Est-ce aux industriels de faire justice, de créer une « Pax Americana » définie par un quarteron de généraux du logiciel ? L’on serait tenté de s’en émouvoir. Ces mêmes entreprises détiennent déjà un formidable pouvoir de contrôle des outils et des flux d’information. Bien fol serait celui qui verrait en ce groupement ce qu’il semble être au premier regard, une poignée de mercenaires à la sauce des « Magnificent Seven » aux ordres plus ou moins directs de la Maison Blanche. Non, c’est l’affirmation d’une puissance industrielle consciente de sa force, d’un « touche pas à mon royaume » qui va au-delà des nations et ne s’encombre pas de précautions diplomatiques. Internet, le « Wild West » du numérique ne fait que commencer.
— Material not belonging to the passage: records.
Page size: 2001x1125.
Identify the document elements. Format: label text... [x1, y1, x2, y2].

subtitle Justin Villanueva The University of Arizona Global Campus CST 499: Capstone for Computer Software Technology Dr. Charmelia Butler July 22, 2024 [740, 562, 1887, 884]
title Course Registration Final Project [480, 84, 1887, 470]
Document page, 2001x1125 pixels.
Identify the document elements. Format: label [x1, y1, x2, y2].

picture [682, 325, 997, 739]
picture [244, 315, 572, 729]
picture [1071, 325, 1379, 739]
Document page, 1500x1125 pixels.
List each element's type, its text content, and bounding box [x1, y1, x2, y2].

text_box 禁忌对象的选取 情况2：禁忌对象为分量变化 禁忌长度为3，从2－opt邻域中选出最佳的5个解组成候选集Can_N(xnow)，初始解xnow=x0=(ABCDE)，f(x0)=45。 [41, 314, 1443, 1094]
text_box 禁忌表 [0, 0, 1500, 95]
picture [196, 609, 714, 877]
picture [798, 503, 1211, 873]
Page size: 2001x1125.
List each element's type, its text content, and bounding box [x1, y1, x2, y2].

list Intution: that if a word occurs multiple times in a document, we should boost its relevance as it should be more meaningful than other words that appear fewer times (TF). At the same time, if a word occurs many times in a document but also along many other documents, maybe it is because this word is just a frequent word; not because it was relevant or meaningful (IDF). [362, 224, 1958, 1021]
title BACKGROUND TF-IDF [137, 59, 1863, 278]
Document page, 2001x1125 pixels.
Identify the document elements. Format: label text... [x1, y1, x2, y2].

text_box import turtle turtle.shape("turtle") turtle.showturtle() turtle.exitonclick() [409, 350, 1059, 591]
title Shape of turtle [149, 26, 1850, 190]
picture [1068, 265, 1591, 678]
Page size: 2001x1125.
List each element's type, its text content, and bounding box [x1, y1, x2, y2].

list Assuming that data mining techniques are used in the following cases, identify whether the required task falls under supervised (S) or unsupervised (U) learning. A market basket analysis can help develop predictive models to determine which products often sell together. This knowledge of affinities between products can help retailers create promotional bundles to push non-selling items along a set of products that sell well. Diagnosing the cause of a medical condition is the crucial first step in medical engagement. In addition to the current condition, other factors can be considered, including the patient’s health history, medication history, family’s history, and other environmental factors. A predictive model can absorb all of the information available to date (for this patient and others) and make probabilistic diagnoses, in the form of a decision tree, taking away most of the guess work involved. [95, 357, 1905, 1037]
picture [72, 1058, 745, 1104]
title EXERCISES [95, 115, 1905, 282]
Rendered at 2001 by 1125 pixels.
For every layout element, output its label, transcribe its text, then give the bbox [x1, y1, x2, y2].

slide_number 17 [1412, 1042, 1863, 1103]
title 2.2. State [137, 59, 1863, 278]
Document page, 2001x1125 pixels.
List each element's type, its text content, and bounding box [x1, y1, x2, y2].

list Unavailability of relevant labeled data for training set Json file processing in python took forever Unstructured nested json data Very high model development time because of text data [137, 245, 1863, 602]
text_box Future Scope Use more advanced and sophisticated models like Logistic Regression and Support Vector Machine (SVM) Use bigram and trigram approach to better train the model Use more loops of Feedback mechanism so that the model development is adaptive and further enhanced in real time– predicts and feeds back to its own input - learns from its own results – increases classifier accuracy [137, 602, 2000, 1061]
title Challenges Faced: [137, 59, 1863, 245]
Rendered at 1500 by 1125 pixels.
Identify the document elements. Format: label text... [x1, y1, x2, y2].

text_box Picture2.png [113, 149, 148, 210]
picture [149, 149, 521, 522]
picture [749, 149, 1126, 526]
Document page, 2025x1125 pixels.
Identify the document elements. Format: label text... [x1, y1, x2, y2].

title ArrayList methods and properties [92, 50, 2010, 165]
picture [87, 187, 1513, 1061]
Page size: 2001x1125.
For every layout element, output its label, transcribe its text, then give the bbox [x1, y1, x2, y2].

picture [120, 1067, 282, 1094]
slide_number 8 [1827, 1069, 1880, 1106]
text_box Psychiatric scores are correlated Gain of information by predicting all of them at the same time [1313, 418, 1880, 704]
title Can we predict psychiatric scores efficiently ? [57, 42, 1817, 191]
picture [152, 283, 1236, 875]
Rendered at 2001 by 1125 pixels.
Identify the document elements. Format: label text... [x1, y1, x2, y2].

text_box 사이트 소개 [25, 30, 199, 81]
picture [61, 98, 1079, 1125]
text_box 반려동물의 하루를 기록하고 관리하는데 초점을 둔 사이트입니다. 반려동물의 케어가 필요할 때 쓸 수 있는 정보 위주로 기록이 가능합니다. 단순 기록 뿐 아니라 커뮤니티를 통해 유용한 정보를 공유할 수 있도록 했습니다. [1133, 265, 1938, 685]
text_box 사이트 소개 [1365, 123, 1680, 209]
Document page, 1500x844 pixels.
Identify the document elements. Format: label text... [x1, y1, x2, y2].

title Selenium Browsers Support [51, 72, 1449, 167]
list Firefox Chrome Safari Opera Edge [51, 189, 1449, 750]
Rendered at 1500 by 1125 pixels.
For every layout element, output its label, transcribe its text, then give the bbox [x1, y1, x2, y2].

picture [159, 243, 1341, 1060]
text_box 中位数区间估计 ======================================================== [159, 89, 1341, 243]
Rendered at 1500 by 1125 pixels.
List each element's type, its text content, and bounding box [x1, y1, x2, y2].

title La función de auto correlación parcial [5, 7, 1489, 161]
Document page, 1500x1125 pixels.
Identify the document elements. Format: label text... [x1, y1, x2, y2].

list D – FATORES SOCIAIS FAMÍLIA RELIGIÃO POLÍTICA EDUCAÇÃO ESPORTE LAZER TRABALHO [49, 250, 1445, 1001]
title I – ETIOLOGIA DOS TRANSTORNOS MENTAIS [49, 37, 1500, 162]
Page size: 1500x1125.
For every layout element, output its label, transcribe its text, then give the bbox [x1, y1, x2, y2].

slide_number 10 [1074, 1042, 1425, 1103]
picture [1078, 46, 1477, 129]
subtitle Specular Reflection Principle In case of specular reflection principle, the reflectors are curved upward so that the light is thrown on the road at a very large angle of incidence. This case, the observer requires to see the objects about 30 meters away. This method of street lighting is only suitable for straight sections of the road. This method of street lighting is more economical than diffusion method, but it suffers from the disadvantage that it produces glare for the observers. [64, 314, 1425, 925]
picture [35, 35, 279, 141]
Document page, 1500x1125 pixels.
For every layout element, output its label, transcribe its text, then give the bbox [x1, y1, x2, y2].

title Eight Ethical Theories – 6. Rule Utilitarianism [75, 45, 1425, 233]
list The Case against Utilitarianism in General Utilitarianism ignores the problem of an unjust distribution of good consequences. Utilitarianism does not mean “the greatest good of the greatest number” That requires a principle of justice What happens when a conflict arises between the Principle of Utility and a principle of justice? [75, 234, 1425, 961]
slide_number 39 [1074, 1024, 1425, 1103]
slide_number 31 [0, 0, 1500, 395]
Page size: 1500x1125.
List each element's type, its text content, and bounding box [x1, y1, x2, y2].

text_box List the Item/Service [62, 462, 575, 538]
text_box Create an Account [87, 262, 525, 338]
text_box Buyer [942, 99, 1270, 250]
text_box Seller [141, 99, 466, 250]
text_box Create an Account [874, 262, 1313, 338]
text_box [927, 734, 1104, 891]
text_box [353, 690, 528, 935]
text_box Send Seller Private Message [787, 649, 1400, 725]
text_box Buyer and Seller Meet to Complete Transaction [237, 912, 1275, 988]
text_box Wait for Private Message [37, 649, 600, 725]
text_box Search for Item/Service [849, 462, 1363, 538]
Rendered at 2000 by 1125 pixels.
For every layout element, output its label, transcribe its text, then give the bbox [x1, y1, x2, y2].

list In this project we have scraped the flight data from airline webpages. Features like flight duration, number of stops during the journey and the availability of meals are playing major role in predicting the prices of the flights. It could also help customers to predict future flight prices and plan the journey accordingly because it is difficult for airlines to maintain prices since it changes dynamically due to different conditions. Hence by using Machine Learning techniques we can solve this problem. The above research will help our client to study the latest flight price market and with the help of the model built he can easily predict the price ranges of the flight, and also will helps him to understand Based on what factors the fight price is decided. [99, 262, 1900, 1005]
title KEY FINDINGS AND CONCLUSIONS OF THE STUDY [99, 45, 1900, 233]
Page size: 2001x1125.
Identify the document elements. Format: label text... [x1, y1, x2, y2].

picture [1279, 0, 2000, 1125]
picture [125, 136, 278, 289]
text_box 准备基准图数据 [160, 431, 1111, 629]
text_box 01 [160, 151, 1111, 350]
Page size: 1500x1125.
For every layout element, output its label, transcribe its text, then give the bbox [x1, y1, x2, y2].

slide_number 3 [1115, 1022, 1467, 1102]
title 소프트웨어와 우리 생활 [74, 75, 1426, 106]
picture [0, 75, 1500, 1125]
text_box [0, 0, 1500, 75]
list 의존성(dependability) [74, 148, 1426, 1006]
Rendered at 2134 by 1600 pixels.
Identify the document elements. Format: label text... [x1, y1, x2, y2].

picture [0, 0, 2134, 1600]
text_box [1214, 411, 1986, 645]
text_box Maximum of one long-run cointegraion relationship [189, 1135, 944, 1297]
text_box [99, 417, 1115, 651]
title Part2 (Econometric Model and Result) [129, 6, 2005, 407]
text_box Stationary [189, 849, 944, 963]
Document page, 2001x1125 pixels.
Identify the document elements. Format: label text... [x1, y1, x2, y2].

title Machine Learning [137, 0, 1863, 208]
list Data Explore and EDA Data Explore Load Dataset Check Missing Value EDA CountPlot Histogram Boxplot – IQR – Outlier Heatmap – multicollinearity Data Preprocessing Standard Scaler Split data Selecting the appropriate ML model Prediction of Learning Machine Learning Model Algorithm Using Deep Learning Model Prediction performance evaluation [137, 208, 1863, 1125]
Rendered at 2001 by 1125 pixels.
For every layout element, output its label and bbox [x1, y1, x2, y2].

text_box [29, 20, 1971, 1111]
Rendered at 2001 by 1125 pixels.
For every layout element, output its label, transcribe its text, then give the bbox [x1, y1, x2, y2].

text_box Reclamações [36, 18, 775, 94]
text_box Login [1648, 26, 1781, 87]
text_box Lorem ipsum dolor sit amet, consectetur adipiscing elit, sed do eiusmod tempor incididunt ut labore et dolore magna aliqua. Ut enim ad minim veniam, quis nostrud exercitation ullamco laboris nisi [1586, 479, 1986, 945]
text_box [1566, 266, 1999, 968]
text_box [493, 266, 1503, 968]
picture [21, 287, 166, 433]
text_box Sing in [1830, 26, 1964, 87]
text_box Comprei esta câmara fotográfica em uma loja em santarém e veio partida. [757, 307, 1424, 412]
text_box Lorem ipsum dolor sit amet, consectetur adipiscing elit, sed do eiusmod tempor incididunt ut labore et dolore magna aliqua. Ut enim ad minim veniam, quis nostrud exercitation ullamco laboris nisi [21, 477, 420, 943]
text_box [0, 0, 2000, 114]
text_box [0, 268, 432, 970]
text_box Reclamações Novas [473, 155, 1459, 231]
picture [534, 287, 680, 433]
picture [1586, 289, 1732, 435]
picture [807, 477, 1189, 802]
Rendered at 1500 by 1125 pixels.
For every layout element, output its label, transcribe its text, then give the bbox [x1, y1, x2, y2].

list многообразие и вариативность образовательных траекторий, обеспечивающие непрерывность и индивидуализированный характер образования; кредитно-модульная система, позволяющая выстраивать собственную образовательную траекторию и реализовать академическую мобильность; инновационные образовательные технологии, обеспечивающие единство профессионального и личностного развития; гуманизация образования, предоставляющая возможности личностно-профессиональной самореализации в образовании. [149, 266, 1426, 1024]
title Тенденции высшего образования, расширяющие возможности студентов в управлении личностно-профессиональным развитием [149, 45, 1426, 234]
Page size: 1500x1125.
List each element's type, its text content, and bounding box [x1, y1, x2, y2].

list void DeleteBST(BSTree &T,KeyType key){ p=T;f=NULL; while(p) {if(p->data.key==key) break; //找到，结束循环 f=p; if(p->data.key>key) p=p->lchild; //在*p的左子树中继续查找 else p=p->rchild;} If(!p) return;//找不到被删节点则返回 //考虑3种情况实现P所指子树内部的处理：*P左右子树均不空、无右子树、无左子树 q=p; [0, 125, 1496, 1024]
Et l’espion Russe dans tout ça ? Ce terrifiant pyrotechnicien confirmé classé par ses supérieurs dans la catégorie des esthètes turbulents* se met, lui aussi aux nouvelles technologies. Il développe désormais des Barbouziciels baptisés « vers des sables » (car ce fin lettré a truffé son code d’allusion au roman « Dune » de Franck Herbert). Lequel asticot virtuel est envoyé en mission dans les mémoires des ordinateurs de l’Otan, des instances Européennes et sur toutes les machines appartenant à des diplomates travaillant, de près ou de loin, sur la crise opposant l’Ukraine à la Russie. Rien que ça. C’est Reuter qui en parle parmi les premiers, citant Isight, inventeur « en collaboration avec Microsoft » de la faille cve-2014-4114 qui affecte Windows et Windows Server 2008 et 2012. Si l’on élague un peu le sensationnalisme de l’annonce, on se retrouve avec une faille presque « old school » (exploitation OLE via le packager qui peut alors interpréter des fichiers forgés), elle-même accompagnée de 4 ou 5 exploits connus depuis fort longtemps. On notera au passage le fait que la révélation de cette faille et de cette exploitation survient la veille du patch Tuesday.
Comme un CVE difficilement exploitable à distance sans un peu de « social engineering » s’avère relativement difficile à vendre à la presse, un tantinet d’espionnage épicera illico l’annonce. Boris Vassiliev, ce vaillant défenseur du salut du Kremlin sert, à son corps défendant, les intérêts économiques de ces vils pourceaux capitalistes que sont les chasseurs de faille. D’ailleurs, s’il ne fallait qu’un seul argument pour prouver que Sandworm est bel et bien un virus majeur digne de figurer au panthéon des infections apocalyptiques, ce serait le suivant : le logo du virus existait avant même que le communiqué officiel d’Isight ne soit publié. Plus fort que Heartbleed, n’est-il pas ?
*ndlc Note de la correctrice : moi, mon préféré, c’est le docteur Müller, car lui, au moins, il offre des fleurs aux dames. Même si celles-ci sont en vénélite compressée, inaltérables à l’eau de mer, antimagnétiques, fluorescentes et ininflammables.